After their delivery in September 1937, the Martin 139WTs were based at Çorlu air base with the 55th and 56th Tayyare Bölüğü (Aviation Squadron) part of the 9th Tayyare Taburu (Aviation Battalion). Despite being obsolescent within two years of their delivery, the aircraft were used extensively in the reconnaissance role over the Black Sea during the Second World War. After their replacement by British Blenheims and Beauforts in 1944, the Martin 139WTs soldiered on as second-line aircraft until 1946, when twelve of the sixteen aircraft that remained were still operational. [1]
 

A row of Martin 139WT bombers at Tekirdağ-Çorlu-Atatürk Airport.

Because of advances in aircraft designs – especially in power plants – the size of payloads carried by fighter and bomber aircraft has increased at rates greater than increases in the size of their airframes, and this is no different for the Martin 139WT and Kızılelma. The 1930s-era Martin 139WT could carry a payload of 1025kg of bombs carried in an internal bomb bay, while the Kızılelma-A1 can carry a payload of 1500kg and the Kızılelma-B2 an estimated 3000kg.

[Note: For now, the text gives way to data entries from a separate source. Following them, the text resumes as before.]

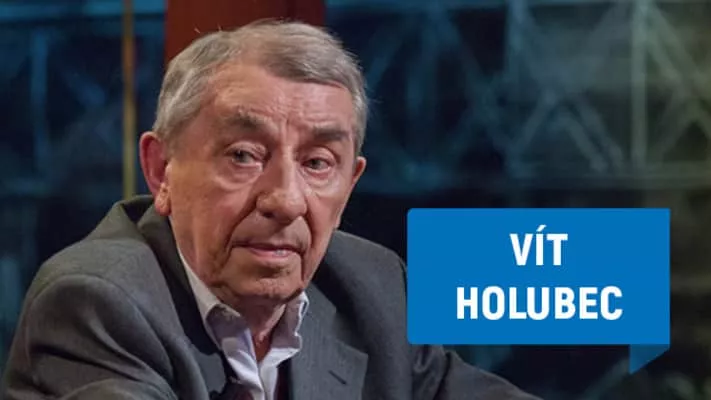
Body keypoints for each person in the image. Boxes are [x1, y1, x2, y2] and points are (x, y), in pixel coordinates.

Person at [1, 20, 540, 400]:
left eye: (318, 163)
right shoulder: (96, 302)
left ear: (350, 185)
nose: (285, 199)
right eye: (244, 155)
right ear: (162, 170)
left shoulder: (372, 288)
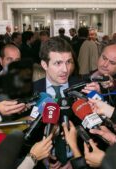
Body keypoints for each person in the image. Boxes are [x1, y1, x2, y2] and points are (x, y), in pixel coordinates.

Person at [33, 37, 82, 168]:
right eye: (58, 63)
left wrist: (77, 161)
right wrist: (40, 158)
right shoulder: (32, 91)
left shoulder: (82, 87)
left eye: (68, 62)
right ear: (44, 65)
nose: (65, 69)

The armament carried by these aircraft has also greatly evolved, from dumb bombs to cruise missiles and BVRAAMs.
 

Whilst the Martin 139WT was capable of carrying only 1025kg of bombs, the Kızılelma-B2 will carry nearly triple that payload.

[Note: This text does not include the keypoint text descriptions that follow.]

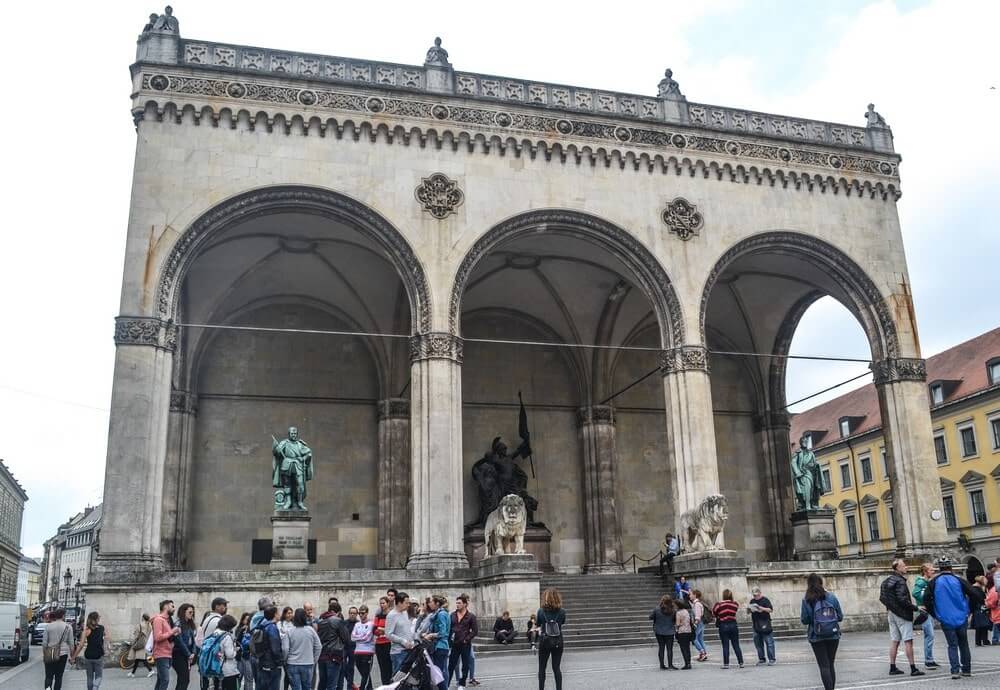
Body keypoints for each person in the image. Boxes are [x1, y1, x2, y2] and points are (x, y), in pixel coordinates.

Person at [924, 556, 975, 679]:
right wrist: (970, 610)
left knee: (952, 645)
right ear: (951, 567)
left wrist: (935, 613)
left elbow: (926, 599)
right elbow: (974, 593)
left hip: (945, 618)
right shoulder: (959, 580)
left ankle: (955, 671)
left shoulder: (934, 582)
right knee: (964, 644)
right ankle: (966, 669)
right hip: (961, 617)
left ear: (939, 569)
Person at [879, 558, 924, 676]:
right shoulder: (900, 582)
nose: (906, 567)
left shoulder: (886, 581)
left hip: (891, 614)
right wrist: (916, 608)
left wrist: (891, 608)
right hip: (902, 615)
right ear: (897, 568)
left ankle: (892, 667)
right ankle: (913, 668)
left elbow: (882, 598)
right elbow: (902, 599)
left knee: (895, 641)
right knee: (908, 641)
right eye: (904, 566)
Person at [801, 573, 844, 690]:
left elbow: (805, 620)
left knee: (824, 666)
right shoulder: (831, 597)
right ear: (821, 583)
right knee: (830, 664)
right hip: (833, 634)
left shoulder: (806, 600)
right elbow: (840, 616)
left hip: (816, 635)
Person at [285, 608, 322, 690]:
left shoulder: (289, 631)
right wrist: (314, 660)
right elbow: (318, 646)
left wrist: (285, 660)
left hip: (292, 663)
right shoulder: (311, 630)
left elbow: (285, 649)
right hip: (308, 663)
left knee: (296, 688)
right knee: (307, 687)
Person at [537, 587, 566, 690]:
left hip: (545, 641)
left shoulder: (541, 611)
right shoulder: (562, 611)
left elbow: (538, 623)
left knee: (542, 668)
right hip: (558, 641)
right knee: (556, 668)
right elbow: (562, 622)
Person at [912, 562, 939, 668]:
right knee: (930, 635)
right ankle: (928, 660)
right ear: (925, 571)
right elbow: (916, 593)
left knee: (930, 635)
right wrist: (925, 601)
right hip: (925, 612)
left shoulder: (927, 581)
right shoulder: (921, 582)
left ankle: (930, 659)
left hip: (929, 611)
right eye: (931, 570)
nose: (933, 571)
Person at [420, 595, 450, 690]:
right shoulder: (438, 613)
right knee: (439, 673)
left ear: (437, 603)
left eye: (431, 602)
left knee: (438, 674)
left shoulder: (441, 614)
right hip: (439, 646)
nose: (429, 604)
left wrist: (431, 635)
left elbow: (443, 632)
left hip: (440, 646)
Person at [448, 594, 478, 688]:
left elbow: (475, 631)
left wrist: (467, 639)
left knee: (465, 665)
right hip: (455, 643)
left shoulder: (471, 616)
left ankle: (462, 684)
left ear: (465, 604)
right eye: (456, 603)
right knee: (451, 665)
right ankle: (447, 684)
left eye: (459, 603)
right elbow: (449, 629)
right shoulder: (452, 615)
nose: (457, 605)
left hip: (465, 644)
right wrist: (449, 641)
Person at [71, 611, 105, 690]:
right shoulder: (102, 628)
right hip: (98, 655)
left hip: (88, 655)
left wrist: (73, 657)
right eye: (98, 617)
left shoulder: (86, 631)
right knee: (99, 676)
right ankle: (95, 687)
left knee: (89, 677)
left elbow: (81, 646)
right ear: (96, 619)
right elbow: (104, 639)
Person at [317, 601, 347, 690]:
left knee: (322, 683)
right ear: (337, 612)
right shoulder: (337, 620)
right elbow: (346, 638)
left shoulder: (321, 621)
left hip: (322, 656)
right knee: (332, 684)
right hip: (333, 656)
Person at [254, 605, 286, 690]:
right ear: (275, 614)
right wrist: (280, 662)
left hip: (263, 662)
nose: (280, 614)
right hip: (272, 665)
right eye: (278, 612)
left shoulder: (262, 626)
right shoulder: (272, 628)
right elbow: (275, 649)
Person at [201, 598, 229, 690]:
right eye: (223, 605)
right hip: (215, 655)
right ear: (217, 606)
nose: (225, 607)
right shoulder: (219, 620)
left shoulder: (208, 618)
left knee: (207, 681)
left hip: (206, 653)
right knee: (216, 683)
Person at [152, 600, 181, 690]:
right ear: (166, 606)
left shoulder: (166, 620)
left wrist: (175, 633)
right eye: (172, 606)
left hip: (167, 653)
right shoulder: (158, 620)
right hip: (161, 654)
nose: (174, 608)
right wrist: (173, 631)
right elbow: (158, 637)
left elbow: (167, 637)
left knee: (161, 680)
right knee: (165, 680)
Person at [42, 608, 74, 690]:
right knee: (59, 676)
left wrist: (44, 654)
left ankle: (48, 689)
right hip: (63, 654)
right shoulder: (68, 627)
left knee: (49, 676)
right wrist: (72, 656)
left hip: (50, 653)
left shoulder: (48, 626)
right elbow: (71, 643)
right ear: (63, 616)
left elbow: (44, 643)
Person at [712, 589, 743, 669]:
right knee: (736, 644)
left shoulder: (718, 604)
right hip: (733, 624)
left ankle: (726, 664)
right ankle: (741, 662)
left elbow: (714, 612)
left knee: (725, 645)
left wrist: (720, 615)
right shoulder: (735, 604)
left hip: (723, 625)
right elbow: (735, 610)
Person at [386, 591, 414, 676]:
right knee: (399, 678)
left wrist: (411, 640)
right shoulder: (391, 615)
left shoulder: (405, 613)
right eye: (406, 603)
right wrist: (403, 641)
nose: (408, 605)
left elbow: (407, 629)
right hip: (398, 652)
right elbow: (388, 634)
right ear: (399, 603)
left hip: (409, 650)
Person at [172, 604, 197, 690]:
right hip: (178, 654)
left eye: (193, 613)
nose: (192, 614)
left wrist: (193, 653)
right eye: (190, 612)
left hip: (187, 654)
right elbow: (179, 641)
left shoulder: (190, 624)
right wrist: (189, 654)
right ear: (183, 612)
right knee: (184, 679)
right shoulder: (178, 624)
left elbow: (194, 640)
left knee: (183, 680)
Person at [351, 605, 376, 690]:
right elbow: (352, 637)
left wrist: (359, 637)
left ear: (367, 613)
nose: (361, 615)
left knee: (365, 674)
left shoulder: (371, 624)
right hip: (357, 652)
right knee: (364, 674)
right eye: (359, 613)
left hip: (368, 652)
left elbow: (367, 638)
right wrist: (361, 637)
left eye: (363, 613)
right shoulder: (357, 624)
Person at [749, 586, 776, 666]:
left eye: (756, 595)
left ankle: (771, 659)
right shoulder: (752, 601)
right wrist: (749, 610)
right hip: (756, 624)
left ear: (760, 593)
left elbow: (770, 609)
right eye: (754, 595)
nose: (755, 597)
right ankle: (761, 658)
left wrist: (761, 608)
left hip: (765, 623)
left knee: (769, 642)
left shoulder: (765, 600)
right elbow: (750, 610)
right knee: (758, 643)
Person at [649, 595, 677, 670]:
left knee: (661, 647)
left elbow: (650, 617)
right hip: (670, 631)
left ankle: (662, 665)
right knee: (669, 649)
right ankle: (670, 665)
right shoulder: (673, 610)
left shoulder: (657, 609)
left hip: (659, 631)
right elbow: (675, 620)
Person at [127, 613, 155, 677]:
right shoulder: (150, 625)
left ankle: (150, 670)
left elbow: (136, 635)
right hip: (146, 643)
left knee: (142, 658)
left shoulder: (140, 625)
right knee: (138, 658)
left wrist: (133, 642)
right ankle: (133, 673)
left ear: (142, 618)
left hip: (140, 643)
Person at [373, 597, 392, 686]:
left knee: (389, 666)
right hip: (379, 643)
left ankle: (390, 684)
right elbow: (374, 629)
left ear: (388, 603)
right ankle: (384, 685)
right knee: (382, 667)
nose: (382, 605)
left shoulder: (391, 614)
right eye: (380, 603)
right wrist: (381, 630)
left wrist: (381, 629)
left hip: (388, 643)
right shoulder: (378, 615)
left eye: (383, 603)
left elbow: (391, 629)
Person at [339, 606, 359, 690]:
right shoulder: (344, 623)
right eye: (351, 613)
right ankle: (345, 684)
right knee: (342, 666)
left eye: (354, 613)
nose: (352, 615)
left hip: (354, 648)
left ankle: (350, 687)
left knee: (351, 668)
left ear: (357, 614)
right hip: (344, 647)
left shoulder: (359, 624)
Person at [235, 612, 255, 690]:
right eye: (246, 619)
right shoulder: (241, 629)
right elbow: (237, 641)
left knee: (249, 678)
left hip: (247, 656)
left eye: (248, 620)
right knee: (239, 677)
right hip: (241, 657)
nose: (247, 621)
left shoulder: (252, 630)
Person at [970, 576, 992, 646]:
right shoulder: (977, 590)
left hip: (977, 609)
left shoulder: (974, 589)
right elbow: (982, 600)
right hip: (979, 609)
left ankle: (979, 641)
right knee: (983, 625)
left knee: (979, 626)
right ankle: (984, 640)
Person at [278, 607, 295, 690]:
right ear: (284, 614)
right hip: (284, 651)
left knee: (289, 674)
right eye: (288, 613)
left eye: (291, 613)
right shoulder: (280, 624)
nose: (290, 615)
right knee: (288, 673)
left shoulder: (294, 624)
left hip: (292, 651)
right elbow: (279, 635)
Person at [674, 597, 694, 670]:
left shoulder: (678, 613)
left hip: (682, 632)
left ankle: (686, 664)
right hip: (688, 631)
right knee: (687, 648)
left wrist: (676, 628)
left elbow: (678, 624)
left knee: (683, 648)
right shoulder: (686, 611)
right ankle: (689, 663)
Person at [690, 589, 708, 662]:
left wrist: (695, 624)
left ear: (695, 595)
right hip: (701, 623)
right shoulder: (697, 603)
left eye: (691, 594)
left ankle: (702, 653)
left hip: (698, 623)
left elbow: (698, 616)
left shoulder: (697, 604)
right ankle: (704, 653)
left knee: (694, 638)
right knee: (700, 639)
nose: (690, 596)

Yet despite the differences brought on by close to a century of technological progress, modern Turkish UAVs still share some DNA with the aircraft that started off Türkiye's bomber operations. Like the Martin 139WT the Bayraktar Akıncı is a two-engined propeller-driven design, and although in the Akıncı's case, the engines are much more efficient turboprops, the total power produced is a close match. Even in external dimensions the two aircraft are surprisingly similar, though the Akıncı utilises its sleek airframe to carry impressive weapon loads of up to 1350kg.
 

The Martin 139 and Kızılelma allow for an interesting examination not only of how much aircraft design has evolved over the past 80 decades, but also of how Türkiye has evolved from addressing its security challenges by looking to other countries for the acquisition of armament from the 1930s right up until the 2010s, to sourcing nearly all of it from its own domestic industry itself in the 2020s. Türkiye's progress to achieve this has moved blisteringly fast, and perhaps rightly so. For as it, as well as other nations across the world, are increasingly discovering in the modern age: "...nations that cannot protect their skies, can never be sure of their future."